IITA scientists develop decision support tools to improve cassava agronomy in Africa

Scientists under the African Cassava Agronomy Initiative (ACAI) have developed decision support tools (DSTs) which can help farmers with the best recommendations for planting cassava in their fields. The new DSTs were developed to replace the older “blanket” recommendations, which did not consider site-specific conditions and thus often produced poor results. 

ACAI is a five-year project focusing on six use-cases, which reflect the different issues identified by cassava value chain actors as the most pressing problems. Each use-case has a lead scientist, supported by others to research, model, and develop the decision support tools. Fertilizer blending, the first use-case, was brought forward by the fertilizer industry because of the lack of knowledge on how to blend a fertilizer that really serves the requirements of cassava. Although there are standard formulations, they are ineffective for cassava and need to be reformulated to produce the kind of fertilizer that would demonstrate clear yield and income advantages.  
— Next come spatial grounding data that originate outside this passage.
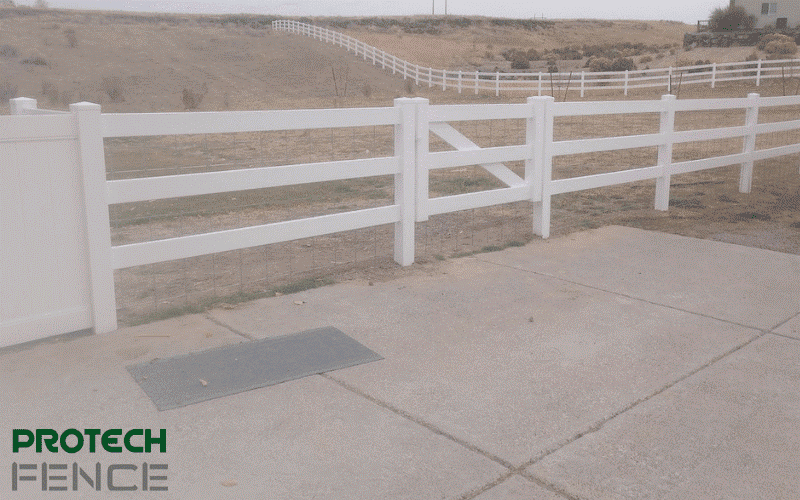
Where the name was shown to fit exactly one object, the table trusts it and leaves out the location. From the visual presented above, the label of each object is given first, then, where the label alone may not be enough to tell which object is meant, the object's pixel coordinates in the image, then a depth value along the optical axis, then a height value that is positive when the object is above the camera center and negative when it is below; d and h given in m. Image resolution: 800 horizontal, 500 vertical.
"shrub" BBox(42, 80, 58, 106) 32.25 -1.21
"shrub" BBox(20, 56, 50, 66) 41.31 +0.06
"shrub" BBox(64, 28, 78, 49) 47.59 +1.37
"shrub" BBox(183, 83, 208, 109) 32.41 -1.50
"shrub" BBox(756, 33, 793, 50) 48.21 +1.41
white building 56.25 +3.54
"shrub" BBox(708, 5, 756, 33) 57.41 +2.97
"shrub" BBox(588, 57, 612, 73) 48.97 -0.14
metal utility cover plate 4.45 -1.81
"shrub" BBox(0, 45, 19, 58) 43.71 +0.61
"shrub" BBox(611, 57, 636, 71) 47.84 -0.16
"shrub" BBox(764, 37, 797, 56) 45.13 +0.77
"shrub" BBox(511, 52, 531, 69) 57.64 -0.01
The second use-case centers on site-specific fertilizer recommendations with respect to knowing the type, quantity, method, and timing of application of fertilizer. There is feedback between fertilizer recommendation and the fertilizer blending use cases because soils across Nigeria and Tanzania are different and different soils require different formulations. The fertilizer recommendation DST considers soil properties, climate, planting and harvesting time, target yield, and resource endowment of the farmer. Thus, the fertilizer recommendation will be specific to every field and to every farmer’s capacity to invest in fertilizer. With this DST on fertilizer application, it is possible to optimize the amount of money farmers invest on fertilizers and maximize the revenue from cassava.  
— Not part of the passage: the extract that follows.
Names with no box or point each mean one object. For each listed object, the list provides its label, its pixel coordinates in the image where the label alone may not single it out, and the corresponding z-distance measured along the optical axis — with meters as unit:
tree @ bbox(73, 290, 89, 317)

The intercropping use-case focuses on planting different crops together and particularly investigates what planting density of maize is best to attain high yields without compromising the cassava yield and the best possible use of fertilizer to increase yields and profitability. However, the best planting practices use-case does not exclusively look into methods of increasing yields but has a strong component on reducing the cost of production. This use-case was brought forward by the farmers’ association because one major constraint is the need to invest in tillage at the start of the season when neither yield nor prices are known. By reducing the initial investment to a minimum without compromising cassava root yields, the probability of attaining higher income from cassava will increase.   

The scheduled planting use-case was developed by the cassava processing industry to stabilize the supply of raw roots to factories and processing facilities. Currently, cassava supply peaks in the main harvest season and is too low before and after. The factories, however, need a certain amount of roots every day to use their capacity and to work profitably. Along with high and low supply phases come price fluctuations that can hurt both the processors and the farmers. With methods that would lead to a more uniform distribution of the cassava production across the year, prices would stabilize and factories would process at a lower cost leading to higher income for farmers and potentially lower product costs for consumers.  

The scheduled planting use-case is linked with the high-starch use-case which focuses on attaining the highest possible starch content of cassava. Many processing factories price cassava according to the starch content. This means that cassava with a higher starch content will fetch a higher price per ton. The industry is interested in high starch cassava because the extraction costs decline with higher starch content. Farmers should thus be interested in knowing how to grow cassava to achieve high starch content.  

This is the fourth year of the ACAI project. The first three years concentrated on research and development of the DSTs to help farmers with the best site-specific recommendations. Currently the project is engaging many extension agents to get training on the use of the different DSTs. Together with farmers, extension agents test the DSTs in validation plots to assess if and by which margin the yields and revenue increase when farmers follow the recommendations of the DSTs. After the validation phase, extension agents and farmers who want to use these tools can download the DSTs as apps on smartphones and apply the technology in their fields. The Global Positioning System (GPS) in the phones will read the coordinates of the field and report back to a server, which will make use of all available data to understand the situation of the field.  

In addition, the farmer needs to answer a few questions and the app will make recommendations. Farmers can then follow the recommendation and compare if the recommendation is better than their usual practice and report back if the recommendation produced higher yields and how much. These data are used to reduce the risk of incorrect recommendations and to further fine-tune the DSTs to improve cassava productivity and achieve higher incomes for farmers.